Silicon Zanzibar: Positioning as Africa's New Tech Hub in a Tropical Island Paradise

Zanzibar, known for its beautiful beaches and rich history, is looking to expand into the tech industry as a way to diversify its economy and reduce its reliance on tourism.

Government officials, developers, and a team of global experts are working together to establish the islands as a hub for startups and skilled foreign workers, in a project that has been dubbed “Silicon Zanzibar”. The initiative is led by the Ministry of Investment and Economic Development and dozens of companies have already expressed interest in establishing a presence there.

The heart of the project will be Fumba Town, a futuristic city located on the coast of Unguja, the largest island of Zanzibar. The city will contain 5,000 residential units and a 28-floor timber skyscraper called “Burj Zanzibar”, which is set to be the world’s tallest eco-building and a blueprint for eco-friendly construction.

Companies that decide to move to Fumba Town will receive incentives, such as 10 years of corporate tax exemptions and easy access to work visas, under a pre-existing free economic zone program established by the government in 1992. A joint task force is also formulating specific tech-friendly policies that are set to be unveiled in the coming months.

The Zanzibar government’s support for the project is driven by the desire to broaden its economy beyond the historically strong tourism sector. According to the World Bank, tourism accounts for 27% of Zanzibar’s GDP and 80% of its foreign exchange earnings.

The government hopes to attract 800,000 tourists annually by 2025, but officials also want the archipelago to be known for more than just a beach destination.

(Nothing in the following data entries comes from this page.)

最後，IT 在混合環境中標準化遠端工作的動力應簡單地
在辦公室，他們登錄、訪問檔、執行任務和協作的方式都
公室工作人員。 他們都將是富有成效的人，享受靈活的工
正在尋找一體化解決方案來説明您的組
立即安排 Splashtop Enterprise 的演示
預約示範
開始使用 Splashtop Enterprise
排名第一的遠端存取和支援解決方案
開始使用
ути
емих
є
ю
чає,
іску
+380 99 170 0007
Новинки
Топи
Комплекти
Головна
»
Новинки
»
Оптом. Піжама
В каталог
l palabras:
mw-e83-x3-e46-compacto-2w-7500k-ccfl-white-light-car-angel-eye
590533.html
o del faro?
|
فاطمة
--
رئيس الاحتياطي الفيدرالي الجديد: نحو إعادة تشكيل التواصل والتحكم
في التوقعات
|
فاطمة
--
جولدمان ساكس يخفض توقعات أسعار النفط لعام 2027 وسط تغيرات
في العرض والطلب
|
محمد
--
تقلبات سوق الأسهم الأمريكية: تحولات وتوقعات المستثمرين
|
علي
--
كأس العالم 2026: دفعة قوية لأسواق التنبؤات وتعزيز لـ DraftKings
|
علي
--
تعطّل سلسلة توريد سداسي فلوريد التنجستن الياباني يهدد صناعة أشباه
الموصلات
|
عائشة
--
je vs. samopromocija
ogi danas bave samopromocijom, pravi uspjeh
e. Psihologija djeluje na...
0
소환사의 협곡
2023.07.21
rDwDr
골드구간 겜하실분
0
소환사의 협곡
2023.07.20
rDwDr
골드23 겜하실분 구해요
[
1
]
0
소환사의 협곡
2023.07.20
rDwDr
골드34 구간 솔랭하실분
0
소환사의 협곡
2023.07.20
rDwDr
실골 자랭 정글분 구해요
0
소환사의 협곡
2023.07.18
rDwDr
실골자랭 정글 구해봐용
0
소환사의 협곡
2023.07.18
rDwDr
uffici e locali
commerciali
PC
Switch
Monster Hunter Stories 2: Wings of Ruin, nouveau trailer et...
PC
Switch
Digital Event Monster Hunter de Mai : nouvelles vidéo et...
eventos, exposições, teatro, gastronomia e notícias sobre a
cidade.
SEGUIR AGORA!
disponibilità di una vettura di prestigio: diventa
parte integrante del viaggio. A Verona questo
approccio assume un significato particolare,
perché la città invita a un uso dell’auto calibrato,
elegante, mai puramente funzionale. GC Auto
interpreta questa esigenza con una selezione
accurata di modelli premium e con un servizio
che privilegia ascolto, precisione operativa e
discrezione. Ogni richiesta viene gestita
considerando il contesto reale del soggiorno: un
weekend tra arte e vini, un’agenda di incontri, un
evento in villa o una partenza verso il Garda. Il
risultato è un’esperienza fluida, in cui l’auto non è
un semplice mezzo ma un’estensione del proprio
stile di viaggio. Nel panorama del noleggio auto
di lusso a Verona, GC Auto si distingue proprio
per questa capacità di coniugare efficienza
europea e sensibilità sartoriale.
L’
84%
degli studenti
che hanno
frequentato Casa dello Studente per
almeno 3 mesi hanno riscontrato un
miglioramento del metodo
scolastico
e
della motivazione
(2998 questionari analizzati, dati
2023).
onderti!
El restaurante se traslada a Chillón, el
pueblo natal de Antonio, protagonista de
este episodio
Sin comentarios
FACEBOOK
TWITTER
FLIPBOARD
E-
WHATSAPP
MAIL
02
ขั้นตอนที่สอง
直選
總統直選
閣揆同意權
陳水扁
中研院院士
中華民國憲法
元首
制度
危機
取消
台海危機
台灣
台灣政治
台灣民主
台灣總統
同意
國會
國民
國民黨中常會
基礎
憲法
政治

The island’s beautiful climate and turquoise waters have already attracted “digital nomads”, or freelance workers who settled in Zanzibar during the Covid-19 pandemic and work remotely for companies in Europe and North America. “With a war for talent globally in tech, [start-ups] need to offer their employees more than just a good salary, they need to offer a destination,” says Tobias Dietzold, COO of CPS, the real estate developer of Fumba Town.

He notes that Fumba Town is similar to the all-encompassing Google campuses, where work, leisure, and living are all just minutes apart.

However, some analysts have raised questions about whether an all-encompassing tech ecosystem can be built from scratch, and whether it will take many years for Silicon Zanzibar to become a competitive tech ecosystem, especially with other African hubs such as Nairobi still drawing in foreign companies and startups.

“Silicon Zanzibar will first have to compete with neighboring Kenya and Mauritius,” says Smit-Lengton. Despite the challenges, Zanzibar’s government and developers are optimistic about the future of Silicon Zanzibar and believe it can offer a unique and attractive destination for tech companies and global talent.